▸ About this exercise: Every line in the data below that holds "protein" should be found and copied.

▸ Task data:
== == ==
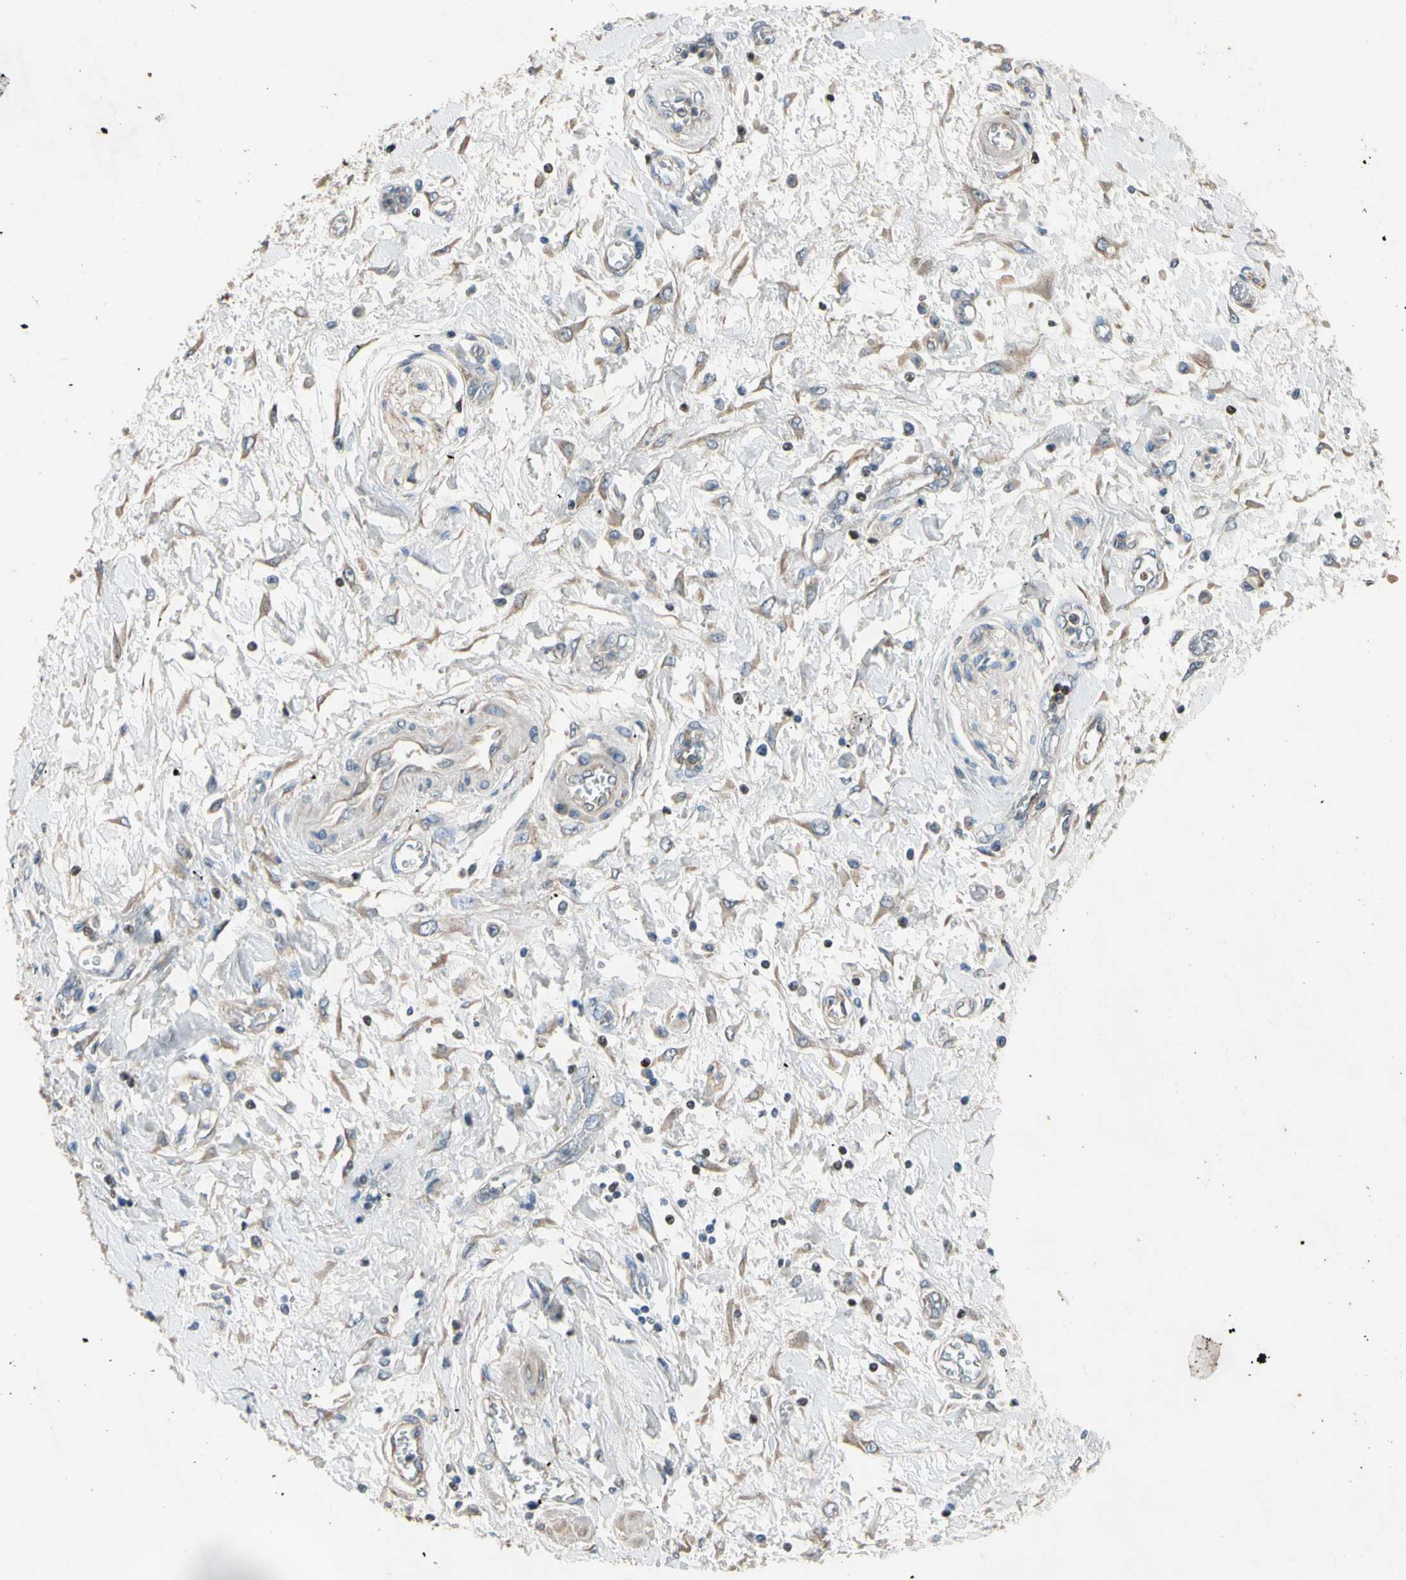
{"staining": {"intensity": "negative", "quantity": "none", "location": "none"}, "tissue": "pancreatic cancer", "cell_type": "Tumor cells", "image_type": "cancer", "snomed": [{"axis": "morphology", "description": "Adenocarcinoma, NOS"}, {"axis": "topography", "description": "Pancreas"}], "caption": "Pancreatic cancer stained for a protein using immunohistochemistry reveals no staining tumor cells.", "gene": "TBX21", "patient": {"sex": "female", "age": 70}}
== == ==
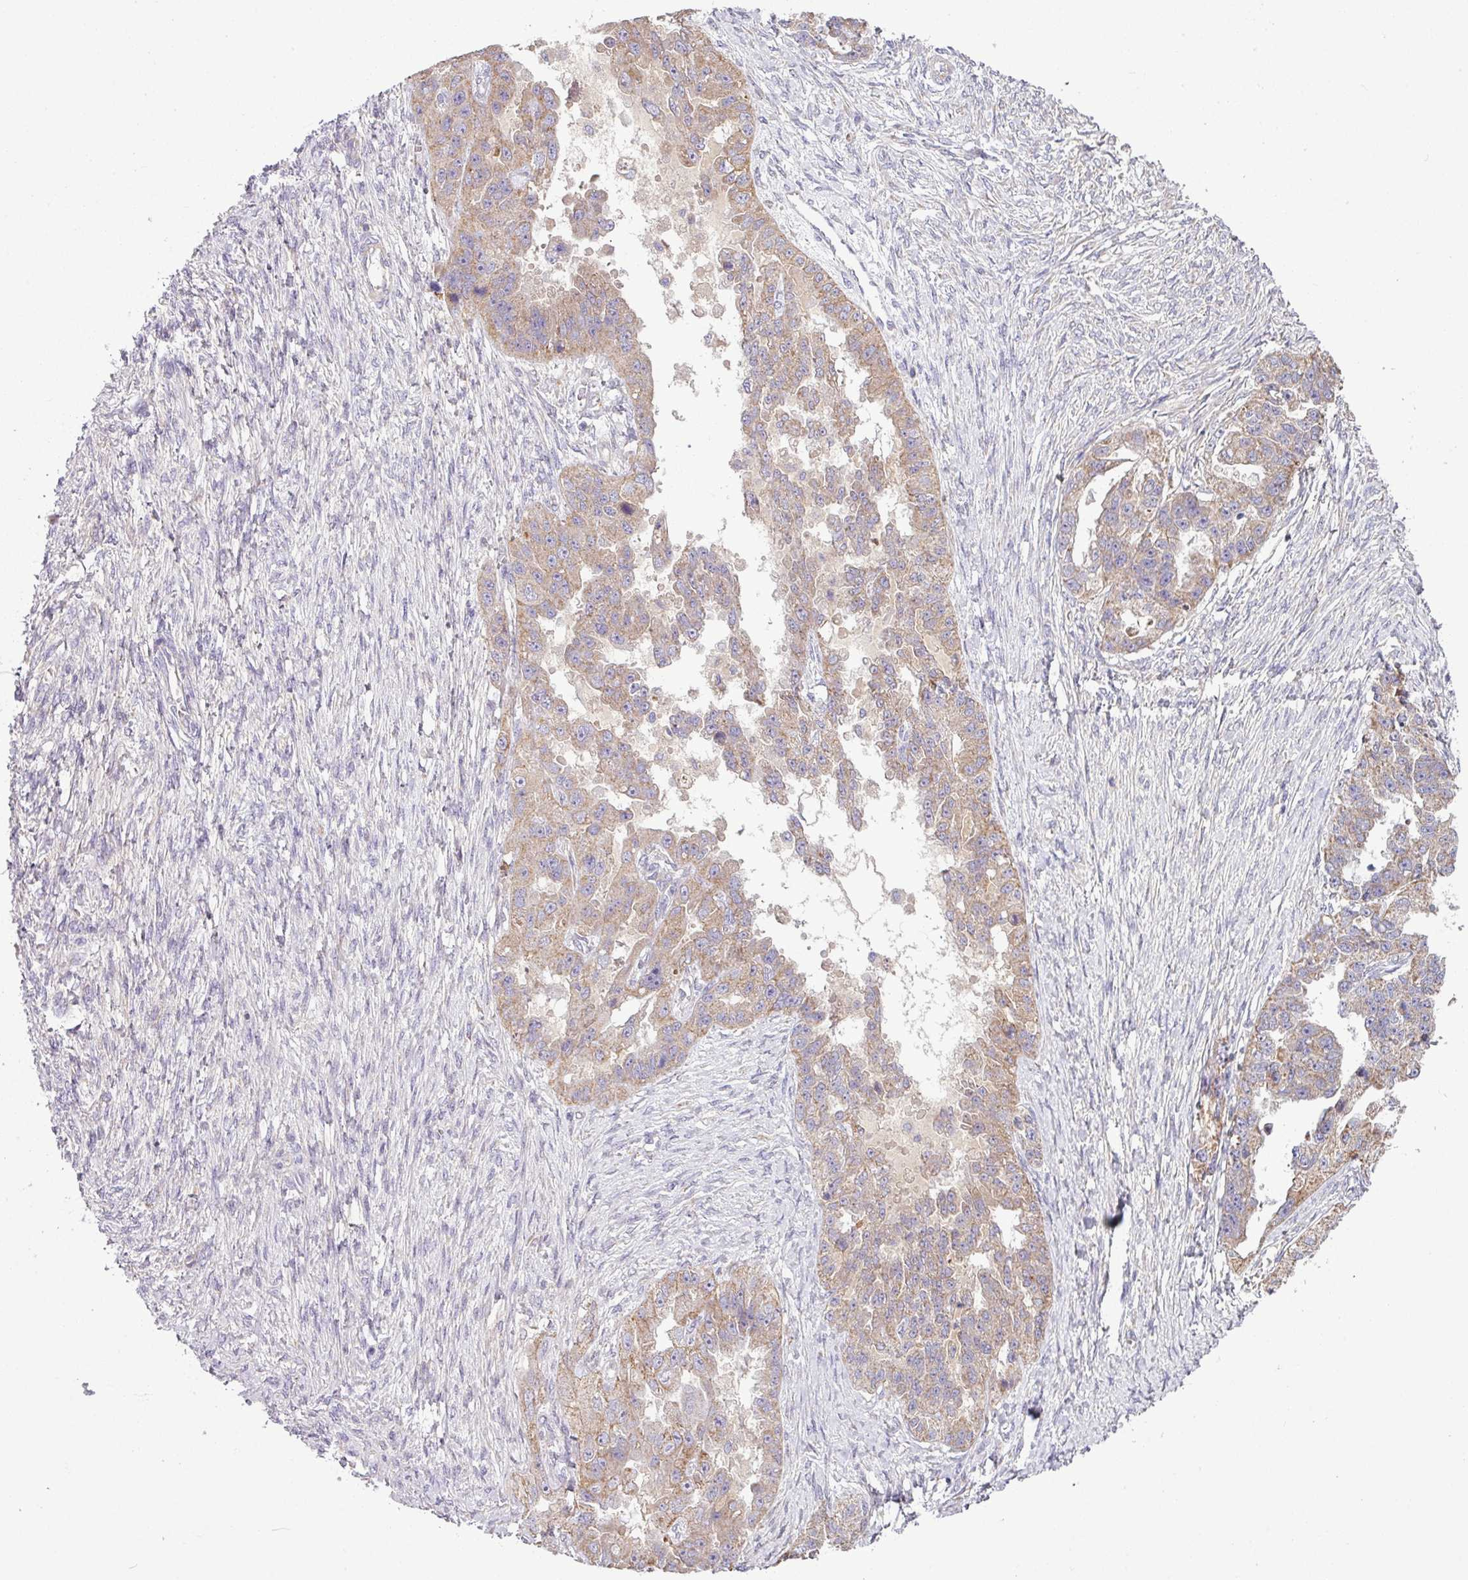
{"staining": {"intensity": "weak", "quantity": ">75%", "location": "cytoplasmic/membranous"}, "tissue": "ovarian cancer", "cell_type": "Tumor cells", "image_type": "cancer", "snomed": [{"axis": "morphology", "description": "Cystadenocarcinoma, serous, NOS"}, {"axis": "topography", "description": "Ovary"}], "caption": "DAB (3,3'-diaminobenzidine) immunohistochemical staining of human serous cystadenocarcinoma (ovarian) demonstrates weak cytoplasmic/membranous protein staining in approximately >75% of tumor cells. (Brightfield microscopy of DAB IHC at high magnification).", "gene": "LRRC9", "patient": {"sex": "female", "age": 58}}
== == ==
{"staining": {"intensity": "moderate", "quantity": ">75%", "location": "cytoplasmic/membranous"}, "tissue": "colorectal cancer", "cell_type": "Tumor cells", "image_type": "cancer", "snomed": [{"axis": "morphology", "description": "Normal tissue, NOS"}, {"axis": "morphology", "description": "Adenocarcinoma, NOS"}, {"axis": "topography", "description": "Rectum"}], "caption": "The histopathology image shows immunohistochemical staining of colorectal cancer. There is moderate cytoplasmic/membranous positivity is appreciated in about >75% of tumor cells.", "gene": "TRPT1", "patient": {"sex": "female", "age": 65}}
== == ==
▸ Task output:
{"staining": {"intensity": "negative", "quantity": "none", "location": "none"}, "tissue": "pancreatic cancer", "cell_type": "Tumor cells", "image_type": "cancer", "snomed": [{"axis": "morphology", "description": "Adenocarcinoma, NOS"}, {"axis": "topography", "description": "Pancreas"}], "caption": "Pancreatic cancer stained for a protein using immunohistochemistry reveals no staining tumor cells.", "gene": "TBX21", "patient": {"sex": "female", "age": 70}}
{"staining": {"intensity": "weak", "quantity": ">75%", "location": "cytoplasmic/membranous"}, "tissue": "ovarian cancer", "cell_type": "Tumor cells", "image_type": "cancer", "snomed": [{"axis": "morphology", "description": "Cystadenocarcinoma, serous, NOS"}, {"axis": "topography", "description": "Ovary"}], "caption": "DAB (3,3'-diaminobenzidine) immunohistochemical staining of human serous cystadenocarcinoma (ovarian) demonstrates weak cytoplasmic/membranous protein staining in approximately >75% of tumor cells. (Brightfield microscopy of DAB IHC at high magnification).", "gene": "LRRC9", "patient": {"sex": "female", "age": 58}}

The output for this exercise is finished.